* **Problem to solve**: Say how many lines of the material include "center". Give the number without any other text.

(Material provided)

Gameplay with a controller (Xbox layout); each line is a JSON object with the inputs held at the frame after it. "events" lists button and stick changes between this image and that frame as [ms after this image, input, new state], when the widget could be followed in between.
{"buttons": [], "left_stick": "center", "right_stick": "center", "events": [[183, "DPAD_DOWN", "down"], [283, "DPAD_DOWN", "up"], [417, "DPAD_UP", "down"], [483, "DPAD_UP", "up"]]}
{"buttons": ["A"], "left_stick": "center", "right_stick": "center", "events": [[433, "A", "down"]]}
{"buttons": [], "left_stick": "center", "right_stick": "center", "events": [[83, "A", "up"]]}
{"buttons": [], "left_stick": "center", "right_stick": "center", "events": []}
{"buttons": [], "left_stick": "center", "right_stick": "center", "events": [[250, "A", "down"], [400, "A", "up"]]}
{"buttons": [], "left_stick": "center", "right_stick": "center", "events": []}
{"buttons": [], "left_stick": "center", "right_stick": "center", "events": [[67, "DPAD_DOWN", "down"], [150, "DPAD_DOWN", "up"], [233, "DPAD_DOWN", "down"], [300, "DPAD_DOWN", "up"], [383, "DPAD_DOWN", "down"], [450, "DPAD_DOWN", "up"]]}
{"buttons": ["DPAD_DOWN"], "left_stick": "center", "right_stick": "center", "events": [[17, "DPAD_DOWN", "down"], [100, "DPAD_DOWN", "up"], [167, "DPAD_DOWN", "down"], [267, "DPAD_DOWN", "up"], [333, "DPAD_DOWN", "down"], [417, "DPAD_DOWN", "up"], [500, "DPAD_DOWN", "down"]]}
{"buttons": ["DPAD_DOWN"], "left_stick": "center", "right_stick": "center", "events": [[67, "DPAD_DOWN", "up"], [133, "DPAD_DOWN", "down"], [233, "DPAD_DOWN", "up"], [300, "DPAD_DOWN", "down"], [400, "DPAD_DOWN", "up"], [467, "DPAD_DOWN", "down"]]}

(End Material provided)

* **Final answer**: 9